They say to get something you’ve never had you have to do something you’ve never done. That doesn’t always work out. Here is my story…
Over the weekend we had thee weirdest weather. Clouds, humidity, slightly lower temperatures. All very strange occurrences for Vegas in the middle of July. So I thought I would switch it up since the sky had decided to first.
I normally do not run outside if the temperature is above 95 degrees. That number doesn’t have any particular significance, I just made it up last summer and always stuck to it because it sounded good and always seemed to turn out fine. And then I decided to test it.
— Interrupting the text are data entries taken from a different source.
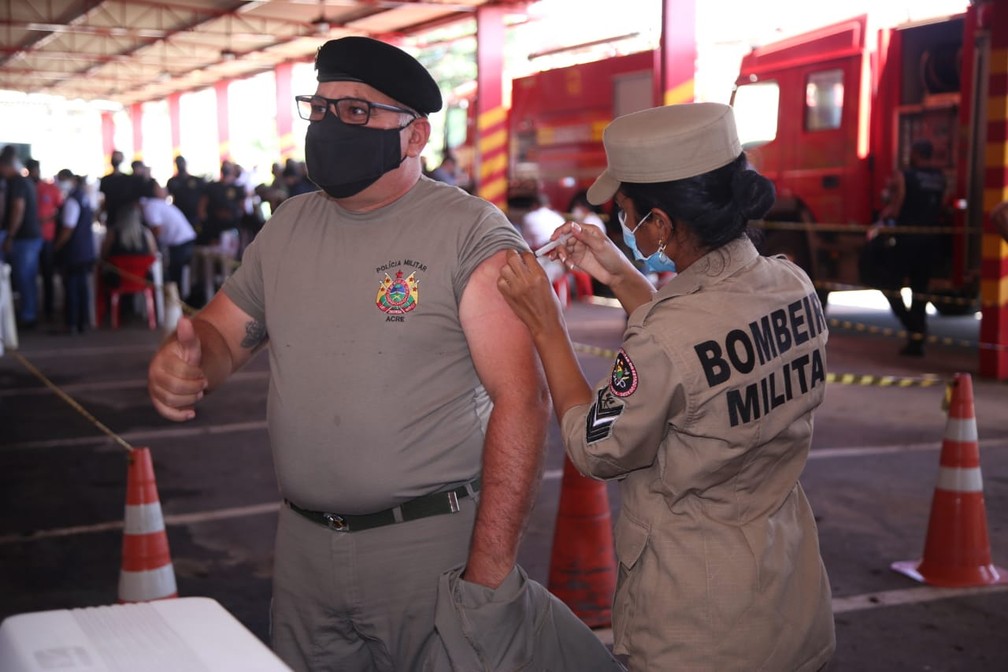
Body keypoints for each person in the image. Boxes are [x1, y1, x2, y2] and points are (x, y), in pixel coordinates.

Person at [147, 36, 551, 672]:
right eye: (320, 108)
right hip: (304, 549)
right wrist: (184, 361)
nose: (330, 125)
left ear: (415, 136)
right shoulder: (288, 226)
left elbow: (522, 401)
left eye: (356, 111)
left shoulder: (469, 234)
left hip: (429, 549)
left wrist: (490, 571)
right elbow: (222, 334)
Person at [497, 102, 836, 671]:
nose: (622, 226)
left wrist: (547, 324)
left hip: (699, 627)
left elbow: (593, 446)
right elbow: (694, 353)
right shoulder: (791, 284)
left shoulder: (667, 337)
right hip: (790, 600)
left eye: (627, 215)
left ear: (659, 223)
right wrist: (618, 272)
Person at [876, 138, 947, 357]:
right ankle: (917, 340)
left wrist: (883, 216)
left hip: (907, 239)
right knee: (920, 290)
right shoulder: (940, 178)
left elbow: (895, 208)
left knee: (889, 284)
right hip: (930, 241)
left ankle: (913, 327)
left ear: (916, 153)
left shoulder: (905, 176)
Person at [1, 148, 42, 329]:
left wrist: (10, 235)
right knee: (27, 278)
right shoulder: (23, 181)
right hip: (29, 237)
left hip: (24, 238)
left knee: (24, 278)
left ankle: (28, 315)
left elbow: (18, 208)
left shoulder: (17, 182)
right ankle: (29, 313)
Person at [52, 169, 96, 334]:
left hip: (74, 252)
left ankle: (71, 323)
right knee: (82, 287)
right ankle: (82, 322)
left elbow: (68, 228)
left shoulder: (72, 200)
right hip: (85, 250)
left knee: (72, 288)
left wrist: (57, 245)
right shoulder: (83, 197)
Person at [25, 158, 64, 322]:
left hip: (47, 237)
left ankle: (49, 309)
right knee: (30, 276)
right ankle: (32, 311)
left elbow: (61, 209)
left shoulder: (49, 188)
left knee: (48, 275)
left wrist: (47, 219)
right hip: (29, 239)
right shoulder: (26, 187)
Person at [140, 183, 196, 294]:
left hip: (181, 241)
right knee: (176, 273)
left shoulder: (150, 206)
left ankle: (176, 299)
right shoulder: (157, 204)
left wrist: (149, 243)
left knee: (174, 275)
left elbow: (157, 230)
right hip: (183, 240)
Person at [166, 155, 208, 235]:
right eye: (178, 163)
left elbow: (204, 197)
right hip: (180, 215)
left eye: (182, 162)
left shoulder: (196, 180)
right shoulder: (172, 181)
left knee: (198, 235)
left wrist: (202, 211)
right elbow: (166, 197)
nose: (181, 165)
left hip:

Saturday. It was around noon and the sky was significantly overcast which seemed like a good situation for an outdoor run. The temperature from my balcony felt cooler than the “103” I was seeing on the Weather Channel app (photo above) so I decided to try it out. Water in hand, I made my way down stairs and out the door.
At no more than the 5 minute mark into my run I began to realize just how hot it was that day. Three minutes after that and I was struggling to make it to ten minutes of straight running. Finally at ten minutes and thirty seconds, I realized and fully put my faith in the “No running above 95 degrees” rule. Which is how I will be conducting my training from now on.
This whole experiment did not end in tragedy because I took the time to listen to my body which overall is a very good thing to do. Sometimes your lunch didn’t sit well or that sharp pain in your knee just can’t be ignored. However, this does not count for the times when the alternative of getting McDonald’s just sounds better. (Been there before, will be there again.)
While listening to your body is crucial, the main takeaway I want to focus on is trying a new approach. I think it’s important to switch up a routine – in some cases you might find a better way of doing things. Sometimes the new action taken ends in what some might call a failure, which happens to be totally fine.
I failed on Saturday. I failed to complete my run and I failed to run in 103 degree Vegas heat. The best part of this is that I learned by doing…that I should never run above 95 degrees again. And that is a lesson worth learning. Plus, I’m still alive! Which is basically me telling y’all that doing something new will not kill you. Unless you go skydiving without a parachute or something dumb like that.